Cemetery’s or special dedication sites allow those left behind to come and grieve and work through the emotional and mental torture that death leaves us with. My Grammy was the one left behind, and I feel like I’ve been spending my whole life chasing those ashes.
From there forward we would still visit Grampa, but there were no more weekend extravaganza’s. No Holiday parties, cook outs, mega epic yard sales. He would come over our small, cramped, unfestive holiday gatherings that were more pragmatic than nostalgic. I love my family and was lucky to have the childhood I did, but the contrast was so striking and unfortunately hit at a time I was entering tweenhood and was quickly losing the childhood enthusiasm that had propelled me before. I think I was 14 years old the last time I enjoyed the legendary inground pool, and then the lining had started to fail. It was a lot of upkeep, and replacing the lining was very costly. That would be filled in shortly there after, and the cement patio turned into the grilling area. Visits continued to wane, even after I got my license and a car I failed to see how precious and short life is and didn’t visit Grampa when I should have.

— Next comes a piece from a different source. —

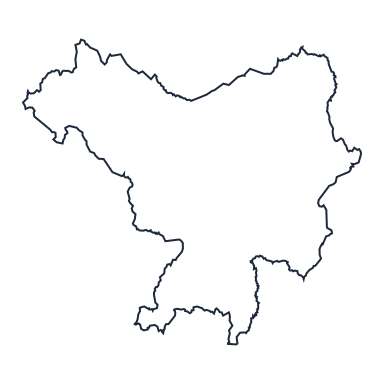 Bolivar, Manabi, Ecuador (Equal Earth projection)
{"feature_id": "8360857B59948244226228", "entity_name": "Bolivar", "entity_type": "district", "adm_level": 2, "iso_a3": "ECU", "parent_name": "Ecuador", "parent_adm1": "Manabi", "projection": "equal_earth", "projection_center": [-80.053, -0.927], "detail": "fine", "context": "isolated", "style": "outline", "palette": "slate", "viewbox_px": 384, "rotation_deg": 0, "n_neighbors": 0, "source": "geoboundaries", "source_scale": "gbopen_adm2", "svg_char_len": 5897}
<svg xmlns="http://www.w3.org/2000/svg" viewBox="0 0 384 384"><path d="M302.5,46.9L301.2,47.5L299.9,49.9L300.1,51.4L299.3,53.4L298.5,53.7L297.3,56.0L292.3,53.4L291.5,54.0L290.9,56.1L289.0,56.4L288.0,58.7L287.0,58.6L285.1,59.8L283.5,59.3L282.6,60.4L282.2,59.7L280.3,60.8L279.0,60.4L278.1,59.2L277.2,65.6L276.2,67.3L274.3,67.8L273.5,71.0L270.8,73.8L263.9,73.8L250.0,68.8L244.4,74.8L244.6,75.8L242.7,75.4L237.8,77.0L228.9,85.0L223.3,83.7L214.2,90.4L212.5,90.7L206.5,94.7L191.1,100.9L189.7,99.8L186.9,100.0L184.9,98.3L183.6,98.4L180.4,96.5L180.1,97.0L178.4,95.6L177.2,95.3L175.7,96.4L173.8,94.3L172.9,94.9L172.8,94.2L170.7,92.8L168.0,93.1L166.5,92.3L165.7,90.1L164.8,90.2L163.5,88.8L163.6,87.0L161.1,85.5L160.2,83.1L158.5,82.8L157.3,81.0L156.3,77.9L156.7,76.5L154.9,74.6L151.0,79.2L142.6,71.4L138.4,73.4L137.1,71.7L132.1,69.3L126.5,63.9L120.7,54.3L111.5,55.9L110.1,54.4L107.1,59.6L106.6,62.5L104.7,64.5L101.1,60.9L100.2,56.9L97.3,50.7L90.1,47.5L87.0,44.1L86.0,44.5L84.4,40.8L81.1,39.6L79.6,43.4L75.4,44.9L76.8,51.7L75.4,59.2L76.2,67.4L73.9,68.9L72.7,72.2L71.3,72.5L68.7,70.9L63.3,70.8L62.4,71.3L60.8,74.7L60.0,75.0L58.6,70.6L56.1,70.1L54.1,71.5L51.6,71.2L50.7,72.5L48.2,73.2L44.7,78.3L42.8,78.9L42.1,82.4L40.3,83.6L40.7,90.1L39.1,91.7L37.1,90.1L33.9,93.2L30.7,93.6L28.8,92.7L28.0,91.2L27.5,93.1L27.9,94.7L27.1,96.1L27.5,98.0L23.0,102.5L25.0,105.9L25.6,109.0L29.1,107.4L32.4,107.6L34.7,110.9L33.7,112.3L34.2,116.4L50.3,129.7L52.0,132.2L54.0,132.1L55.5,132.9L55.7,137.1L53.4,139.5L56.7,142.3L62.6,143.5L63.3,139.9L64.6,138.3L65.0,134.9L67.4,133.2L67.2,131.7L65.7,129.8L65.2,128.0L69.2,125.9L76.7,127.7L79.2,130.4L82.4,132.4L82.6,135.5L85.0,139.8L86.5,141.1L86.6,144.7L90.2,151.6L94.2,153.1L95.3,155.4L98.8,158.8L103.6,159.0L112.4,172.1L121.8,176.1L122.9,175.7L124.0,174.0L123.9,175.6L125.2,177.3L126.9,177.6L127.9,176.9L129.0,178.6L130.3,179.2L130.6,181.7L132.2,183.1L132.6,185.3L132.0,186.5L129.7,187.6L127.7,191.7L129.6,198.8L128.9,200.9L130.5,203.4L133.0,205.8L131.7,208.4L132.5,211.4L135.5,214.1L134.8,219.2L132.9,223.4L133.4,224.8L136.2,226.5L136.9,229.3L137.8,229.0L139.3,230.4L143.2,230.7L146.0,229.9L148.5,231.3L150.7,230.3L150.9,231.5L153.4,232.8L154.8,232.5L155.4,233.5L156.2,232.9L157.1,234.0L158.7,232.6L159.3,234.1L162.9,236.0L165.4,241.2L179.2,239.5L181.0,240.6L182.8,243.0L182.9,248.7L181.8,251.9L176.6,258.1L175.7,260.0L173.0,259.7L170.7,265.4L169.6,264.1L167.2,264.6L166.4,267.0L164.7,268.6L164.2,273.4L159.9,277.3L160.8,280.3L158.8,282.3L158.4,285.4L157.1,287.1L155.8,287.1L154.7,289.1L155.3,290.6L154.0,292.3L154.0,295.0L155.4,302.6L157.6,304.8L156.9,308.2L153.2,309.3L152.7,310.6L152.0,309.1L149.3,309.5L149.0,308.4L148.3,308.8L144.1,306.4L139.8,307.8L140.0,311.1L138.4,314.1L137.5,319.6L136.4,322.3L134.7,324.0L135.7,324.6L138.6,323.4L140.2,324.8L141.2,328.9L143.9,330.4L147.8,329.4L147.7,327.8L149.1,327.6L149.9,325.7L154.8,325.0L157.5,326.7L158.7,331.1L160.8,330.0L161.9,330.4L162.0,331.8L163.2,333.2L164.0,329.4L164.7,328.9L164.7,326.7L166.0,324.2L168.6,324.0L175.0,315.6L175.3,313.1L175.0,311.3L174.0,310.2L174.4,309.4L177.3,308.8L181.3,309.6L184.0,309.0L185.1,309.8L185.1,311.0L187.1,311.4L189.8,313.2L191.3,312.3L191.7,310.3L193.5,310.2L193.5,307.3L197.0,306.5L202.0,308.2L204.6,310.6L206.3,309.9L209.6,310.9L210.5,311.9L212.1,311.7L214.0,313.6L215.5,309.2L216.5,308.4L218.7,310.4L219.6,312.1L221.7,312.4L223.1,315.6L228.9,312.4L229.9,316.0L229.6,320.7L232.4,325.8L229.0,330.4L229.8,333.5L228.5,338.9L229.3,342.5L228.1,342.9L228.0,343.9L236.2,344.4L237.4,343.5L236.6,337.1L240.1,332.7L244.7,332.4L246.1,333.1L247.0,331.6L248.9,330.1L248.8,327.6L249.8,327.5L249.9,325.5L251.2,322.1L251.2,318.3L252.9,318.2L253.1,315.7L254.0,316.8L254.8,315.7L255.3,316.6L255.0,314.6L256.2,314.9L256.0,312.9L257.4,312.4L256.9,311.5L257.7,309.8L257.2,309.1L258.2,308.5L258.1,303.5L258.9,303.0L256.5,300.8L256.9,298.2L256.2,297.5L256.8,296.9L255.5,296.3L255.2,295.2L256.0,294.8L255.7,292.5L257.4,290.9L257.5,288.9L258.4,287.9L257.9,287.1L258.5,285.9L257.3,285.5L257.7,283.8L256.6,283.1L256.6,281.3L255.8,280.7L256.0,277.6L255.6,276.9L256.5,275.9L256.0,272.6L256.5,270.4L255.9,268.2L253.9,269.1L254.2,266.0L252.8,263.3L250.7,262.2L250.6,261.2L252.2,261.2L252.1,260.4L253.5,258.5L255.0,258.3L255.7,256.6L257.4,256.2L259.0,256.8L259.8,255.7L262.2,256.4L263.7,258.7L265.1,258.1L266.4,260.1L271.8,261.4L272.7,263.1L273.2,262.1L277.2,260.9L278.6,261.9L283.0,260.6L285.3,260.9L287.8,262.1L287.0,263.3L289.3,266.7L289.6,267.7L289.0,269.3L290.0,270.5L292.2,270.3L293.0,271.3L294.8,270.6L297.4,271.1L297.8,273.5L299.2,275.2L300.8,275.2L303.1,277.2L303.7,279.1L304.2,276.8L305.8,275.6L306.5,273.4L309.3,270.1L312.8,267.9L313.7,265.9L315.3,265.8L319.9,260.2L321.0,258.4L319.7,254.9L319.5,249.2L320.5,246.6L322.1,243.7L322.7,244.3L323.0,243.7L326.1,236.4L329.2,235.4L330.2,234.1L332.0,233.4L331.5,230.3L327.3,228.0L326.9,227.1L326.3,209.8L323.6,205.3L321.9,206.7L319.3,206.2L318.1,203.1L318.8,199.8L329.2,185.8L333.4,184.2L335.6,182.3L336.8,177.0L349.1,171.8L350.4,170.2L350.3,168.2L350.9,168.4L351.0,166.8L353.3,166.5L351.9,163.8L354.2,164.2L358.6,162.5L360.6,155.6L361.0,153.7L360.6,151.4L359.1,149.1L357.3,150.0L354.3,147.7L352.2,151.2L350.2,150.6L348.9,151.6L347.4,149.9L346.1,145.6L344.8,144.2L343.0,139.7L341.0,138.3L337.2,141.0L336.0,141.1L334.7,140.1L333.3,136.6L332.6,131.8L333.1,128.4L330.1,122.8L329.2,119.1L329.5,117.0L327.8,112.2L326.9,111.6L327.5,109.2L327.3,107.2L327.9,105.8L327.5,102.7L329.4,99.8L330.9,100.5L330.5,97.8L330.9,97.1L332.2,96.7L332.1,95.9L333.2,95.3L334.7,92.5L336.0,92.4L335.2,92.1L334.5,90.5L336.3,87.2L335.3,85.1L336.5,84.2L335.7,83.6L334.1,78.8L334.5,77.1L335.5,77.1L335.4,76.0L333.8,75.1L334.1,73.6L333.4,72.2L331.5,71.6L328.7,64.0L328.5,60.9L327.7,60.4L327.5,58.0L324.5,56.1L323.7,54.7L320.5,56.3L319.9,55.3L318.9,56.3L314.4,54.2L313.6,54.7L311.9,54.0L307.5,54.4L306.5,52.8L305.7,52.8L305.1,51.1L302.1,48.7L302.5,46.9Z" fill="none" stroke="#1e293b" stroke-width="2"/></svg>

Shortly after my husband and I had our son we could no longer afford our apartment , and with Grampa’s health seeing better days , we worked out staying in his in law apartment while helping him maintain the property and he didn’t have to be alone. It worked out for awhile and we moved out after 3 years. Grampa’s health roller coaster took a turn for the worst the day before our son’s 8th birthday. March 1, 2014 Grampa finally allowed himself to give in to CHF and passed away (what I was told) was a comfortable medicated nap with hospice caring for him. Since then it’s been a mad dash of figuring out the reverse mortgage mess. It is my understanding that we have until September to sell my grandfather’s house or else it goes to auction.
Auction. Like nails on a chalkboard. Every meaningful childhood memory is wrapped up in that house, can you imagine having a piece of who you are , your most innocent carefree moments, up for bid? Auctioned. Dumped. MOTHERFUCKER. When I went to help clean up the house after the relatives who had been staying there since just before Grampa passed, the empty bitterness of loss gave way to hell hath no fury rage. Hell to the no is my Grandfather’s house, the one he built not once, but twice (there was a fire when my dad was around 9), a respected contractor, very talented and skilled, the one I grew up in – HELL NO my grandfather’s house is most certainly not going to be dumped just like my grandmother’s ashes were. I didn’t have the ability to do anything at 11 years old, but 20 years later I do know that I will do anything in my power to make sure my Grandfather’s house get’s the respect it deserves.
This isn’t just some ‘thing’ to get rid off to get out of the way and be done with. This is something I care about with my whole heart and soul, so much so that I am showing all the feelers to you people. I wish with all my heart that my husband and I could afford to take it over, but I’m afraid that is just not a reality for us. However , while we have the ability to, I will care for it like it were my own and hopefully find it a new family who can love it as much as I did.